**WORK ORDER:** Every record needs to be repeated exactly; its pictures do not.
TASK DATA: Begin
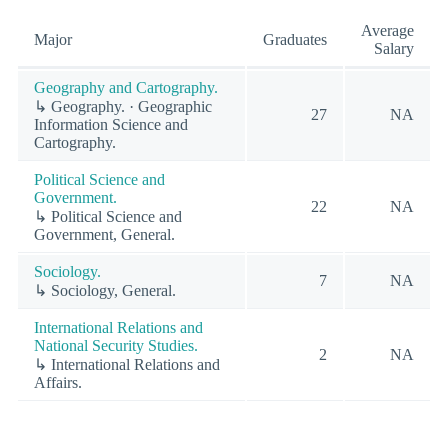
Average
Major
Graduates
Salary
Geography and Cartography.
↳ Geography. · Geographic
27
NA
Information Science and
Cartography.
Political Science and
Government.
22
NA
↳ Political Science and
Government, General.
Sociology.
7
NA
↳ Sociology, General.
International Relations and
National Security Studies.
2
NA
↳ International Relations and
Affairs.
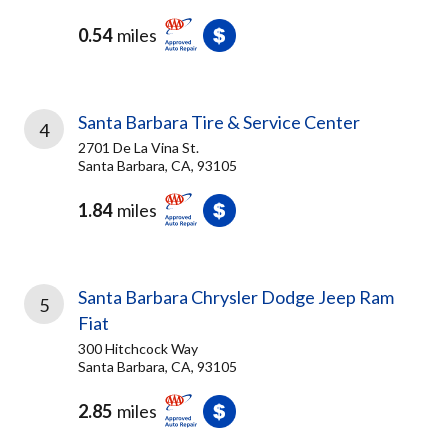
0.54
miles
Santa Barbara Tire & Service Center
4
2701 De La Vina St.
Santa Barbara, CA, 93105
1.84
miles
Santa Barbara Chrysler Dodge Jeep Ram
5
Fiat
300 Hitchcock Way
Santa Barbara, CA, 93105
2.85
miles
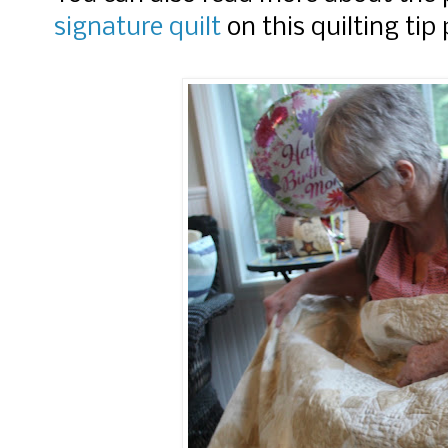
signature quilt
on this quilting tip 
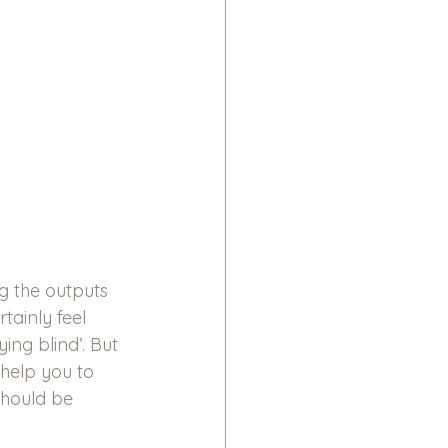
g the outputs 
ainly feel 
ing blind’. But 
 help you to 
hould be 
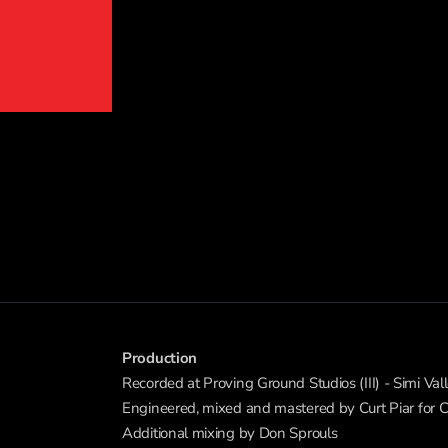
Production
Recorded at Proving Ground Studios (III) - Simi Vall
Engineered, mixed and mastered by Curt Piar for
Additional mixing by Don Sprouls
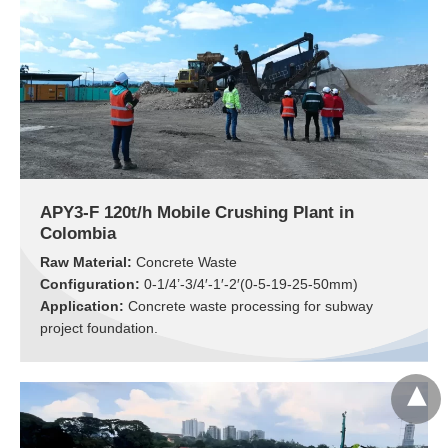
APY3-F 120t/h Mobile Crushing Plant in
Colombia
Raw Material:
Concrete Waste
Configuration:
0-1/4’-3/4′-1′-2′(0-5-19-25-50mm)
Application:
Concrete waste processing for subway
project foundation.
TASK DATA: End
**EXERCISE OUTPUT:**
Average
Major
Graduates
Salary
Geography and Cartography.
↳ Geography. · Geographic
27
NA
Information Science and
Cartography.
Political Science and
Government.
22
NA
↳ Political Science and
Government, General.
Sociology.
7
NA
↳ Sociology, General.
International Relations and
National Security Studies.
2
NA
↳ International Relations and
Affairs.
0.54
miles
Santa Barbara Tire & Service Center
4
2701 De La Vina St.
Santa Barbara, CA, 93105
1.84
miles
Santa Barbara Chrysler Dodge Jeep Ram
5
Fiat
300 Hitchcock Way
Santa Barbara, CA, 93105
2.85
miles
signature quilt
on this quilting tip 
g the outputs 
ainly feel 
ing blind’. But 
 help you to 
hould be 
Production
Recorded at Proving Ground Studios (III) - Simi Vall
Engineered, mixed and mastered by Curt Piar for
Additional mixing by Don Sprouls
APY3-F 120t/h Mobile Crushing Plant in
Colombia
Raw Material:
Concrete Waste
Configuration:
0-1/4’-3/4′-1′-2′(0-5-19-25-50mm)
Application:
Concrete waste processing for subway
project foundation.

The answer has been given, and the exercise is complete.